Mobbing, straining e costrittività ambientale
La Sezione Lavoro della Cassazione ha ribadito la distinzione tra:
- mobbing: condotte reiterate e persecutorie, con intento di emarginazione;
- straining: atti isolati o sporadici, ma comunque idonei a generare stress e danno;
- costrittività ambientale: situazioni di lavoro logoranti, anche senza dolo specifico, che incidono sulla salute e sulla personalità del dipendente.

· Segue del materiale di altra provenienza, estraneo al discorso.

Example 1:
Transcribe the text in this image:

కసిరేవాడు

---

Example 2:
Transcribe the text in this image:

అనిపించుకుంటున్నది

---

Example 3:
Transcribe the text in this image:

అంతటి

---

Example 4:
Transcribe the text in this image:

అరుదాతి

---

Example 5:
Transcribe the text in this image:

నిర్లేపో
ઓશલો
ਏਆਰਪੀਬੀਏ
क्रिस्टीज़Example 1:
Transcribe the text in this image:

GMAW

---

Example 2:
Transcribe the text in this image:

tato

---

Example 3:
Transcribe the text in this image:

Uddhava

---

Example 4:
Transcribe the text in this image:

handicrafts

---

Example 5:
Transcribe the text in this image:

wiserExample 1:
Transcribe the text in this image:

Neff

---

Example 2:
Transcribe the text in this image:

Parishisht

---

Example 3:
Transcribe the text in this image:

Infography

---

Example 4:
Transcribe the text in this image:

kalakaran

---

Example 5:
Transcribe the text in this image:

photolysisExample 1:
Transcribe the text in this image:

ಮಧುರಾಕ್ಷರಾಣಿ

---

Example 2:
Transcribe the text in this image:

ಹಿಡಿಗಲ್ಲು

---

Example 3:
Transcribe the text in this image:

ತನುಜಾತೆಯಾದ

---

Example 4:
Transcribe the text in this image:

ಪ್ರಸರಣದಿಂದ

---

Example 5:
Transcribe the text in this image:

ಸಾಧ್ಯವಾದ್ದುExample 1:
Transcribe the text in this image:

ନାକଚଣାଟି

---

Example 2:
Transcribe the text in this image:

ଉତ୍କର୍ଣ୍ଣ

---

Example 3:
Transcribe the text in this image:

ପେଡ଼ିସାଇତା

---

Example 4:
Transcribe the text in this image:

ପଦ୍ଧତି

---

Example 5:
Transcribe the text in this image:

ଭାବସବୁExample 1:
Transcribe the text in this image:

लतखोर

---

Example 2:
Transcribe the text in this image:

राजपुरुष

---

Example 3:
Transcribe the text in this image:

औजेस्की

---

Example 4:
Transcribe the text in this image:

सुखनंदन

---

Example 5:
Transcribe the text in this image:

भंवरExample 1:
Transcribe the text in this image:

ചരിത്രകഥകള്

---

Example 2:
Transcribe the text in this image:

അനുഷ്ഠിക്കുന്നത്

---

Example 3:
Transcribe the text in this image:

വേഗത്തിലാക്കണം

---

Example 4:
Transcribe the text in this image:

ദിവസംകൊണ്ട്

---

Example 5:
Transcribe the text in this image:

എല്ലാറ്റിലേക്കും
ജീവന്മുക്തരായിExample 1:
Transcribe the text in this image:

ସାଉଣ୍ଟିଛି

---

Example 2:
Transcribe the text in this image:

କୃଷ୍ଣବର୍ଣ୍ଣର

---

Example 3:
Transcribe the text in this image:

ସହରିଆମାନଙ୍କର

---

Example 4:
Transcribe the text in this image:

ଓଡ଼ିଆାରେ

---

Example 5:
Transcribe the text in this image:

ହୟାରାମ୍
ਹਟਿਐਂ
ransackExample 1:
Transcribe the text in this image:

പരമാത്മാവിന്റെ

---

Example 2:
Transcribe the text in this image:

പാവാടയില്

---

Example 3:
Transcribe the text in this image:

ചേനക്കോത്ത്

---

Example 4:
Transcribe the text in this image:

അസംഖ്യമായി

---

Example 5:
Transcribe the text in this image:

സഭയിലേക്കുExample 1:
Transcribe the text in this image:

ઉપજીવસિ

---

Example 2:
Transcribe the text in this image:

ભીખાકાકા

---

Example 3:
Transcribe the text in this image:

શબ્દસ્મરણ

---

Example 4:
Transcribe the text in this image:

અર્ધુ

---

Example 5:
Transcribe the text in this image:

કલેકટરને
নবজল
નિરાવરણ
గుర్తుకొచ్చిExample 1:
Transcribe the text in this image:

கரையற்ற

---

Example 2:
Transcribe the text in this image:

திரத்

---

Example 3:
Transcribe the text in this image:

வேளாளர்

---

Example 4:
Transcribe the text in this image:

In tutti questi casi la responsabilità datoriale trova base sull’art. 2087 c.c., che impone al datore di lavoro di garantire un ambiente sicuro e rispettoso.
Focus sull’art. 2087 c.c.
L’articolo 2087 del codice civile assurge a clausola generale di protezione, obbligando il datore di lavoro ad adottare le misure indispensabili per salvaguardare l’integrità fisica e morale dei propri dipendenti. La Cassazione ha rimarcato che obbligo siffatto presenta indole contrattuale: il datore risponde per inadempimento, salvo che provi l’assenza di colpa. La decisione rafforza l’idea che la tutela della dignità e della salute del lavoratore sia un diritto di rango costituzionale, non subordinato alla qualificazione giuridica della condotta (mobbing o altro).
Implicazioni pratiche
La pronuncia presenta notevoli ricadute:
- per i lavoratori, amplia le possibilità di ottenere tutela anche in assenza di mobbing conclamato;
- per i datori di lavoro, impone maggiore attenzione alla gestione dei rapporti interni e alla prevenzione di ambienti stressogeni;
- per gli avvocati, offre nuovi strumenti argomentativi, valorizzando la prova presuntiva e la responsabilità contrattuale.
Ulteriormente, la decisione richiama l’obbligo di valutazione dei rischi previsto dal Testo Unico sulla sicurezza (d.lgs. n. 81/2008), includendo lo stress lavoro-correlato tra i fattori da monitorare.
Singoli episodi o ambienti stressogeni
La Cassazione, con l’ordinanza n. 31367/2025, ha riaffermato il principio secondo cui la tutela del lavoratore non può dipendere esclusivamente dalla qualificazione della condotta quale mobbing. Anche singoli episodi o ambienti stressogeni, se lesivi della salute e della dignità, generano responsabilità contrattuale del datore di lavoro.